The latest news from the embattled outposts of Europe, more troublesome U.S. numbers and further signs of a slowdown in China and other emerging economies are helping to reignite talk of a double-dip on a global scale.
A large swath of Europe is already back in recession and unemployment has climbed to levels not seen in 15 years, underscoring the claims of prominent critics that the harsh German austerity regimen is quite likely to kill off seriously ill patients long before they can reap the undoubted long-term benefits of the medicine. The growing backlash against heavy budget-cutting has added large dollops of political risk and social instability to the region's worsening economic outlook.
Battered Spain may still be solvent, as the government insists. But foreign investors continue shedding Spanish debt and money is flying out of the country's banks, which are being propped up by the European Central Bank. ECB loans to Spanish banks shot up to €316.3-billion ($411.8-billion) in March, almost triple the total of last November.
==================================================
*WORK TO COMPLETE*:
[1] List every number written in digits in the passage on Europe's economy.
[2] Return the part of the passage on Europe's economy from "Battered Spain may" to "of last November.", copied exactly.
Nothing in the rows below is needed here.

*DATA*:
==================================================
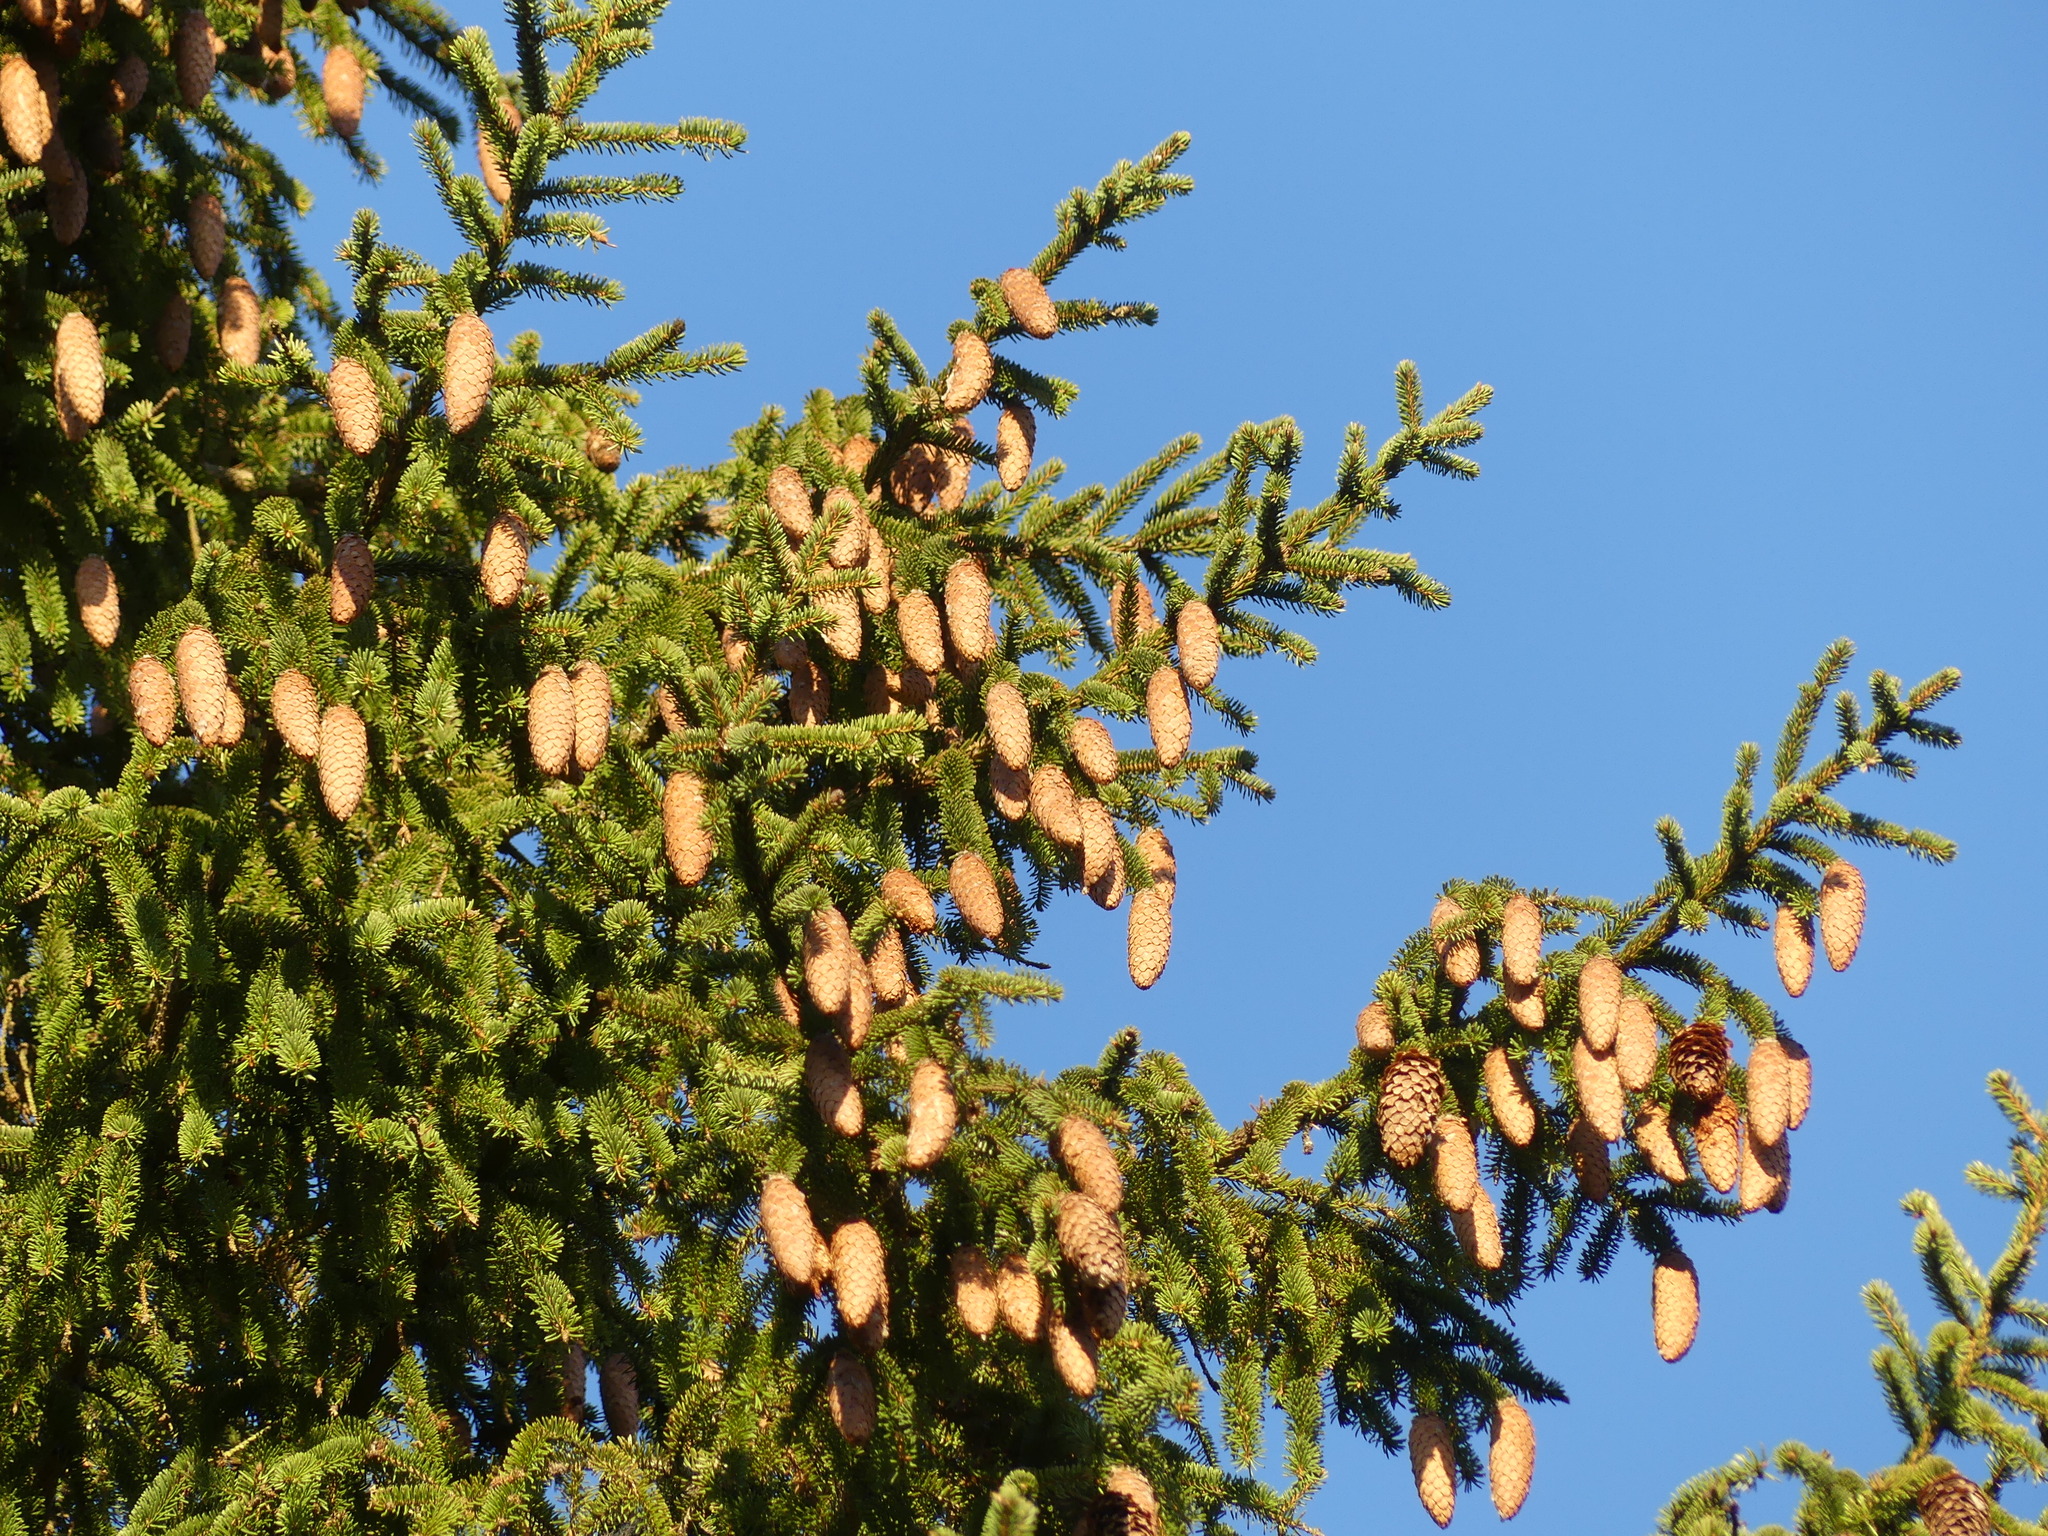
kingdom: Plantae
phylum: Tracheophyta
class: Pinopsida
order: Pinales
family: Pinaceae
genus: Picea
==================================================
*RESULTS OF THE TASKS*:
[1] 15, 316.3, 411.8

[2]
Battered Spain may still be solvent, as the government insists. But foreign investors continue shedding Spanish debt and money is flying out of the country's banks, which are being propped up by the European Central Bank. ECB loans to Spanish banks shot up to €316.3-billion ($411.8-billion) in March, almost triple the total of last November.